In multivariate calculus, the total derivative rule captures how a function changes with respect to a variable that affects the function in multiple ways (through multiple intermediary functions).

For example, let's say we have the variable $t$ and let:

$$
w = f(x(t), y(t))
$$

The total derivative rule tells us how the output, $w$ changes with a small change in $t$. Intuitively, it is the sum of how $\delta t$ changes $w$ through $x(t)$ and how $\delta t$ changes $w$ through $y(t)$:

$$
\dfrac{dw}{dt} = \dfrac{\partial w}{ \partial x(t)} \dfrac{\partial x(t)}{ \partial t} + \dfrac{\partial w}{ \partial y(t)} \dfrac{\partial y(t)}{ \partial t} 
$$

Note this is exactly analogous to our set up with the layers and weights. A small change in a unit in layer 2 will effect the loss through every unit in layer 3. Let's look at unit 1 from layer 2 ($l^2_1$) as an example.
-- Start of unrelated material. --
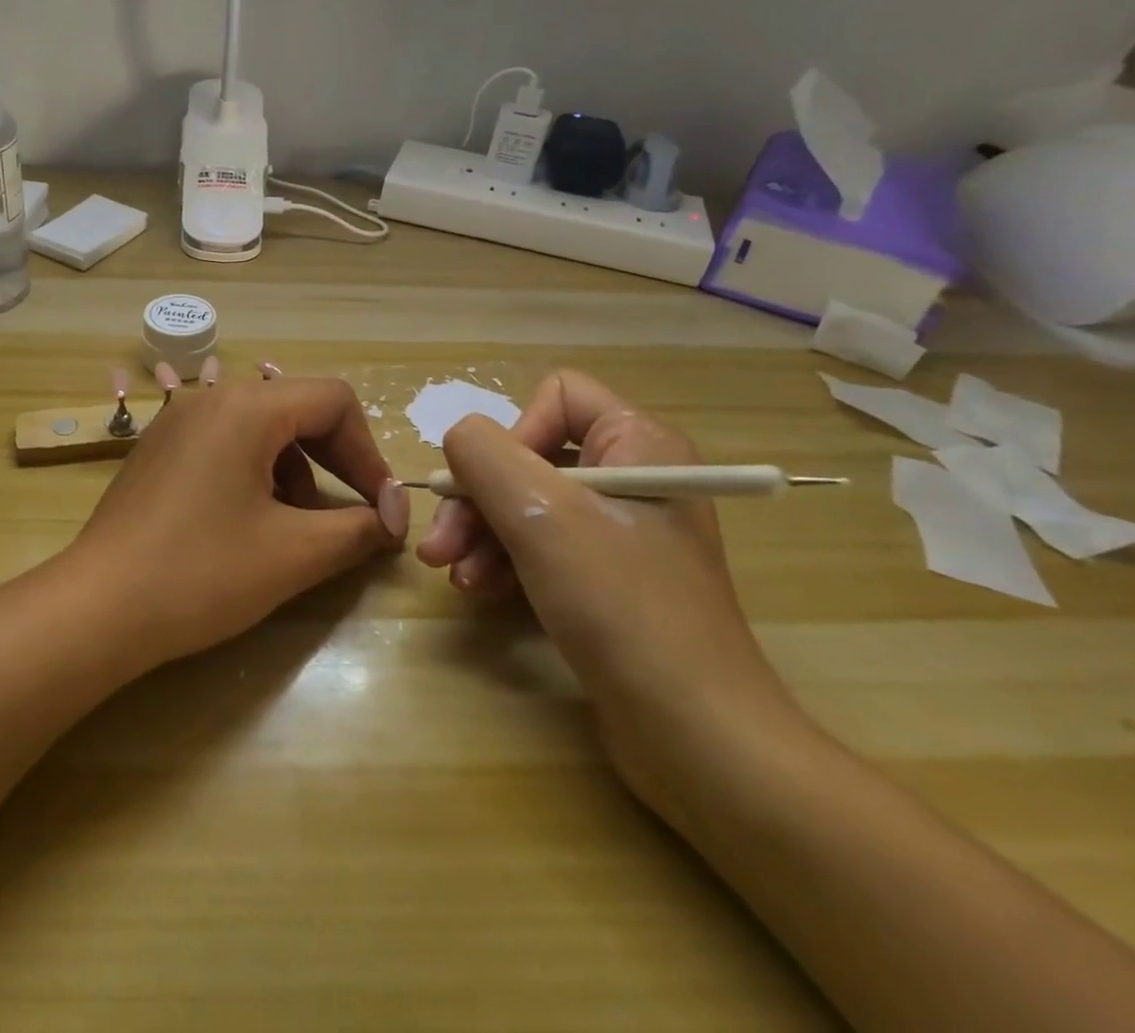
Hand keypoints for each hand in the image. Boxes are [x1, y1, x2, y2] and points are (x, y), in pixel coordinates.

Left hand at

Here layer 3 units are a function taking $l^2_1$, which is like $t$ in the above example, as an input:

$$
\text{loss} = L( \ l^3_1(l^2_1), \ l^3_2(l^2_1), \ ..., \ l^3_{10}(l^2_1) \ )
$$ 

$$
\dfrac{\partial L}{ \partial l^2_1 } = \dfrac{\partial L}{ \partial l^3_1 } \dfrac{ \partial l^3_1}{ \partial l^2_1 } + \dfrac{\partial L}{ \partial l^3_2 } \dfrac{\partial l^3_2 }{ \partial l^2_1 } + ... + \dfrac{\partial L}{ \partial l^3_{10} } \dfrac{\partial l^3_{10} }{ \partial l^2_1 }
$$

Which is exactly what we do to deal with these derivatives.